Hi,
I have R installed from the Ubuntu PPA and a local build of R (more
details below). I will refer to these as "R" and "R-devel",
respectively. I've reproduced the following on Ubuntu 13.10 and 14.04.
Below is an example (which requires the bootstrap package) that takes
10 seconds for me to run with R-devel and 5 seconds with R
library(bootstrap)
str(tooth)
theta <- function(ind) {
easy <- lm(strength ~ E1+E2, data=tooth, subset=ind)
diffi<- lm(strength ~ D1+D2, data=tooth, subset=ind)
(sum(resid(easy)^2) - sum(resid(diffi)^2))/13 }
tooth.boot <- bootstrap(1:13, 2000, theta)

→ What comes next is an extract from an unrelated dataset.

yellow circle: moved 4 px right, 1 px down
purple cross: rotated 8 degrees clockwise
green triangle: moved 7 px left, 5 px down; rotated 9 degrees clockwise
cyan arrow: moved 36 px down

I'm wondering if this is due to different compiler flags. For R, when
installing the bootstrap package, I see
gcc -std=gnu99 -shared -Wl,-Bsymbolic-functions -Wl,-z,relro -o
bootstrap.so boott.o -lgfortran -lm -lquadmath -L/usr/lib/R/lib -lR
For R-devel I see:
ccache gcc -shared -L/usr/local/lib -o bootstrap.so boott.o -lgfortran
-lm -lquadmath -L/usr/local/lib/R-devel/lib/R/lib -lR
My install script for the local build is based on Dirk's script [1].
In particular, my configure command is:
R_PAPERSIZE=letter R_BATCHSAVE="--no-save --no-restore"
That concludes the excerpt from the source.